**WRITTEN TASK:**
Without any pictures, the records below should be reproduced exactly.

---- STUDY MATERIAL

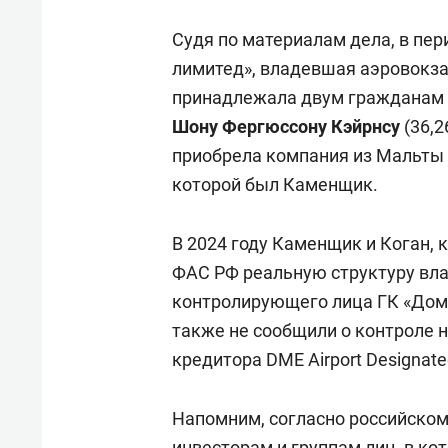
Судя по материалам дела, в пер
лимитед», владевшая аэровокз
принадлежала двум гражданам 
Шону Фергюссону Кэйрнсу
(36,2
приобрела компания из Мальты
которой был Каменщик.
В 2024 году Каменщик и Коган, 
ФАС РФ реальную структуру вла
контролирующего лица ГК «Домо
также не сообщили о контроле 
кредитора DME Airport Designate
Напомним, согласно российском
инвесторам и группам лиц, в ко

--------

**YOUR SOLUTION:**
Судя по материалам дела, в пер
лимитед», владевшая аэровокз
принадлежала двум гражданам 
Шону Фергюссону Кэйрнсу
(36,2
приобрела компания из Мальты
которой был Каменщик.
В 2024 году Каменщик и Коган, 
ФАС РФ реальную структуру вла
контролирующего лица ГК «Домо
также не сообщили о контроле 
кредитора DME Airport Designate
Напомним, согласно российском
инвесторам и группам лиц, в ко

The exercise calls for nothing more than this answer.